The University of Chicago

School of Social Service Administration Magazine

Volume 22 | Issue 2 | Summer 2015
Donor's Gift Supports Social Innovation Fellowship A fellowship at SSA to help nonprofits improve their operations is entering its fourth year

The Social Innovation Summer Fellowship was initiated in 2012 through a generous gift from Howard Tiffen, who received an AM in 2009 from the University through its Master of Arts Program in the Social Sciences, an interdisciplinary program that allowed Tiffen to take classes at SSA. He came to the University from a more than 40-year career in corporate finance.

Tiffen also completed the four-year certificate program in basic studies at the University’s Graham School of General Studies.

Tiffen returned to school because he wanted to understand what cities needed to revive themselves and regain population—–and ultimately he reached the conclusion that the private sector played an important role in combating poverty and delivering social services without creating dependency.

In giving to the Social Innovation Summer Fellowship—–the type of donation that makes such fellowships possible—–Tiffen says his aim was “to give students in the SSA master’s program a way to experience innovation in the social welfare setting, to put them in situations where the people around them were thinking outside the box, and give them a chance to participate in that. This isn’t about trying to find some new mousetrap, but about understanding how mousetraps work, and how they fail, and why.” Leah Eggers, who spent last summer with the Cara Program, has been the third fellow in the Social Innovation program, and Tiffen feels greatly encouraged by her experience.
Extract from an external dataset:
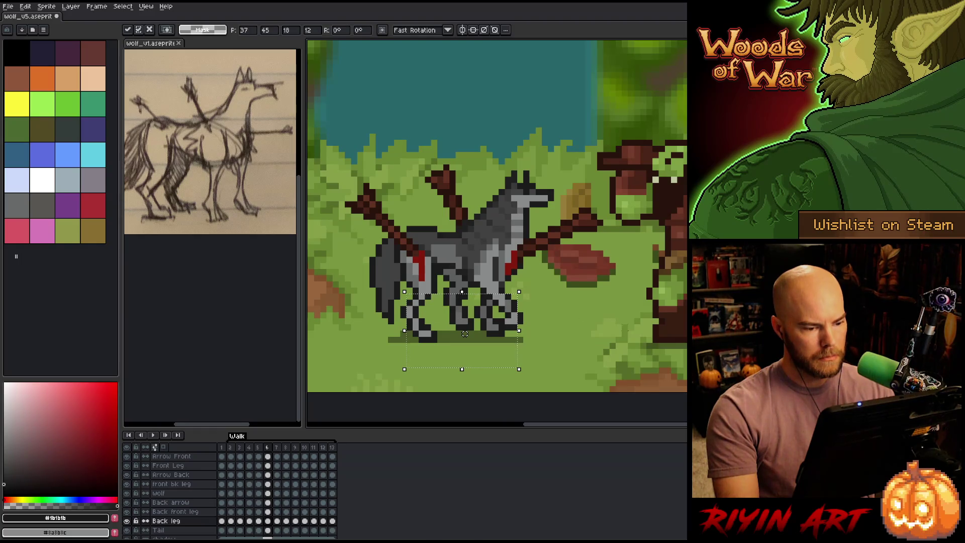
{"action": "left_click", "coordinate": [625, 328]}
{"action": "left_click_drag", "start_coordinate": [549, 381], "coordinate": [382, 299]}
{"action": "key", "text": "ctrl+d"}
The fellowship will be given again this summer for someone to work at Cara, a Chicago program which helps the homeless and poor find employment.

“They have a very innovative approach to breaking the cycle of poverty,” Tiffen said of the Cara Program. “People who emerge from the program come out of it with a real feeling of self-worth, and a set of skills, so they can go out with confidence and look for work and become successful contributing members of society,” he says.